SANOVA Receives Phase I NAVY SBIR Award

August 17, 2009

SANOVA Receives Phase I NAVY SBIR AwardLong Island City, NY - August 17, 2009: Advanced metallurgy research center SANOVA was notified that it received Navy SBIR 2009.2 Phase I award in response to the proposal submitted for solicitation N092-117: "Optimized Corrosion Resistant Bearing and Gear Steel Thermal Processing". Purpose of this project is development of highly effective treatment technology for a custom steel alloy Pyrowear® 675, used in the F-35 - Joint Strike Fighter program.

TOPIC DESCRIPTION: Pyrowear® 675 is an advanced high temperature corrosion resistance case carburized bearing and gear steel that has been shown to offer significant improvements in bearing performance, providing increased benefits to turbine machinery operating in a marine environment. Conventional carburizing techniques have had limited success in meeting all required properties necessary for bearing and gear performance.
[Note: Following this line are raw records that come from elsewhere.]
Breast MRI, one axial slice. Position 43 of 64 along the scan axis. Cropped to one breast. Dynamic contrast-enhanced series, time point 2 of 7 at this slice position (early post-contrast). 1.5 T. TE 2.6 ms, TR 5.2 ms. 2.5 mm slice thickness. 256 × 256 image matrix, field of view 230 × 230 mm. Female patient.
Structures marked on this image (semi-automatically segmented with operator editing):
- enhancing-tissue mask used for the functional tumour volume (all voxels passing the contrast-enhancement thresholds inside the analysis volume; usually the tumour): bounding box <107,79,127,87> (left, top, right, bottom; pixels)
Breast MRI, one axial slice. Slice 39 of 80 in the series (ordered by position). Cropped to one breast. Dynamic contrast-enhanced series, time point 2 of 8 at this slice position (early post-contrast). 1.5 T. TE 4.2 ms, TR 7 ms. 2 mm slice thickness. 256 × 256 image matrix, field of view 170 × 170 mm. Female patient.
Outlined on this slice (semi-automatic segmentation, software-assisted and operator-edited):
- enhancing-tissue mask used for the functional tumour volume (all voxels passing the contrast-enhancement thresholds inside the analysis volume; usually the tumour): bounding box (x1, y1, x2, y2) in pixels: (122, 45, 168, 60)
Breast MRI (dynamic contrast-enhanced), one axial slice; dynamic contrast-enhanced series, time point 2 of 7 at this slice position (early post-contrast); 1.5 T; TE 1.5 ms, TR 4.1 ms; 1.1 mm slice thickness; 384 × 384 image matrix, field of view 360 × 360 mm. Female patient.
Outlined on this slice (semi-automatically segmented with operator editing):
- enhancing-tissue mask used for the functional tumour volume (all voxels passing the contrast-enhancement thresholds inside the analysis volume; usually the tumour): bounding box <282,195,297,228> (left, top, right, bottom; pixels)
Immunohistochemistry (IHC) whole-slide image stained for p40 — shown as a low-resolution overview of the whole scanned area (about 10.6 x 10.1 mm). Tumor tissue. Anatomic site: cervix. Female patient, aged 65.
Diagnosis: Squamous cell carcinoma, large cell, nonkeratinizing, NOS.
Typically, these basic mechanical properties and microstructures can be achieved, but corrosion resistance is not substantially better than conventional bearing steels like M50, 52100, or 440C. An innovative approach is needed to thermal process Pyrowear 675 to yield a steel meeting all of the necessary mechanical properties and possessing superior corrosion resistance for military gas turbine engines. The advanced thermal process should be optimized for high temperature turbine engine application in a marine environment.